While social distancing to fight the spread of coronavirus, I had a conversation with a woman in my neighborhood about – guess what? – social distancing and coronavirus.

I offered that these rules are hard to live with, but they would be worth it if they slowed the spread of the disease. (This is the kind of high quality opinion you get from me even when I’m not at work.)

She mumbled something like, “That’s the theory, anyway.”

I bit.

“Do you have another theory?”

She did.


It involves Bill Gates, who, she said, knew back in October that a coronavirus pandemic would start in China and circle the globe. People are saying, she said, that Gates plans to profit by selling a vaccine that everyone will be forced to get, whether they want it or not. The whole thing involves Agenda 21, the United Nations sustainable land-use planning guidelines that were painted as a “one world government” power grab in some circles about a decade ago, and possibly the rollout of 5G wireless.

My poker face must have slipped, because she said, “You can look it up. It’s called ‘plandemic’ because it was all planned – like 9/11.”

Oh. I see.

We have entered the phase of the crisis where the mythologies start to emerge. The bigger the crisis, the bigger the villain we need behind it. If we don’t have answers, we will provide them ourselves. Who killed JFK? Why did the twin towers collapse? How did this disease spread so quickly?

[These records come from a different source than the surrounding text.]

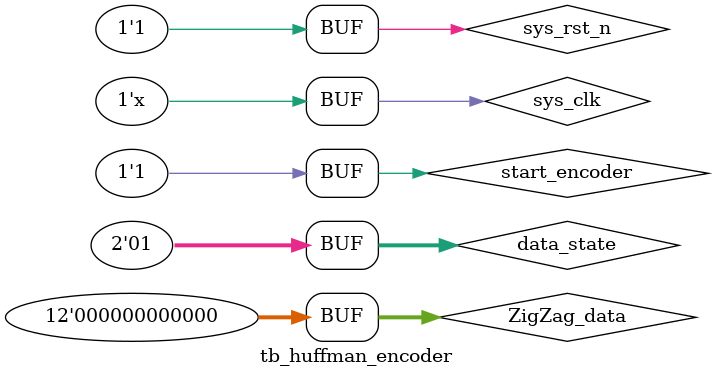
<source format=v>
`timescale 1ns/1ns
module tb_huffman_encoder();

reg                     sys_clk         ;
reg                     sys_rst_n       ;
reg     signed  [11:0]  ZigZag_data     ;
reg                     start_encoder   ;
reg             [1:0]   data_state      ;

wire            [7:0]   JPEG_data_o     ;
wire                    JPEG_data_en    ;
wire                    frame_en        ;

initial begin
    sys_clk=1'b1;
    sys_rst_n<=1'b0;
    #20
    sys_rst_n<=1'b1;
    start_encoder<=1'b1;
    data_state<=2'd1;
    ZigZag_data<=5;
    #20
    ZigZag_data<=-3;
    #20
    ZigZag_data<=2;
    #20
    ZigZag_data<=1;
    #20
    ZigZag_data<=-1;
    #20
    ZigZag_data<=1;
    #20
    ZigZag_data<=0;
    #20
    ZigZag_data<=0;
    #20
    ZigZag_data<=0;
    #20
    ZigZag_data<=0;
    #20
    ZigZag_data<=0;
    #20
    ZigZag_data<=0;
    #20
    ZigZag_data<=0;
    #20
    ZigZag_data<=0;
    #20
    ZigZag_data<=0;
    #20
    ZigZag_data<=0;
    #20
    ZigZag_data<=0;
    #20
    ZigZag_data<=0;
    #20
    ZigZag_data<=0;
    #20
    ZigZag_data<=0;
    #20
    ZigZag_data<=0;
    #20    
    ZigZag_data<=-1;
    #20
    ZigZag_data<=1;
    #820
    ZigZag_data<=10;
    #20
    ZigZag_data<=10;
    #20
    ZigZag_data<=1;
    #20
    ZigZag_data<=1;
    #20
    ZigZag_data<=1;
    #20
    ZigZag_data<=1;
    #20
    ZigZag_data<=1;
        #20
    ZigZag_data<=0;
end

always #10 sys_clk=~sys_clk ;

huffman_encoder     huffman_encoder_inst
(
    .sys_clk         (sys_clk),
    .sys_rst_n       (sys_rst_n),
    .ZigZag_data     (ZigZag_data),
    .start_encoder   (start_encoder),
    .data_state      (data_state),

    .JPEG_data_o     (JPEG_data_o),
    .JPEG_data_en    (JPEG_data_en),
    .frame_en       (frame_en)
);



endmodule
</source>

The “plandemic” theory is not limited to this one person. It was probably behind a piece of graffiti I saw later that said something about a COVID patent from 2006. Twitter is awash with people who claim that Gates’ desire to sell vaccines is behind the spread, and 5G towers have been attacked in Great Britain.

These are not the only conspiracy theories circling Maine.


As reported in the Maine Beacon, the news service of the Maine People’s Alliance, state Rep. Larry Lockman, a candidate for the Maine Senate, issued a screed to the Maine First email list last week, claiming that the virus outbreak is a left-wing power grab.

In his email, the right-wing provocateur called Gov. Mills’ stay-at-home order “house arrest,” “soft despotism” and “martial law lite,” declaring that “progressives see the pandemic as an opportunity to fundamentally transform Maine and America into a police state where citizens shut up and do what they’re told by the ‘experts.’ ”

Lockman advised his followers to “be students of politics and war” and resist “the clenched fist of the Nanny State upending our lives and our livelihoods.”

This is probably the most extreme rhetoric that has ever come in response to being told to stay home and wash your hands more.

Lockman is not the only one who thinks Mills is up to something.

During her comments at a press briefing last week, Facebook commenters were stoking the flames of another conspiracy theory. Rather than claiming – like Lockman – that the governor is overplaying the crisis, they believe she is hiding cases, underreporting the number of sick people in the Maine by not accounting for people from away who got sick here but don’t get counted in our total.


Like many of these conspiracy theories, it has a kernel of truth. (For instance, Bill Gates did predict that there would be a global pandemic because it was, well, totally predictable. The rest of the story is nuts.)

COVID-19 patients are counted in their home states, regardless of where they happened to be when they got sick to avoid counting them twice. At Thursday’s briefing, Dr. Nirav Shah, director of the Maine Center for Disease Control and Prevention, said that there were 17 people diagnosed and treated in Maine who are added to the tallies in other states. That includes people from New Hampshire whose closest hospital maybe across the state line in Maine. At the same time, there are 13 Mainers who got sick and diagnosed in another state who are counted on Maine’s list.

So as of Thursday, the net “undercount” of cases in Maine is four.

That difference is hardly enough to affect policy, and it does not register on the coverup meter.

Some people might feel better believing that there are dark forces at work that affect our lives. At least that would mean that somebody was in charge.

But the simple answer is usually the best. This disease spread so fast because the federal government was slow to respond to it. That has created an economic catastrophe that we won’t emerge from anytime soon.

And Bill Gates doesn’t need to make us sick to take our money, because he’s already rich.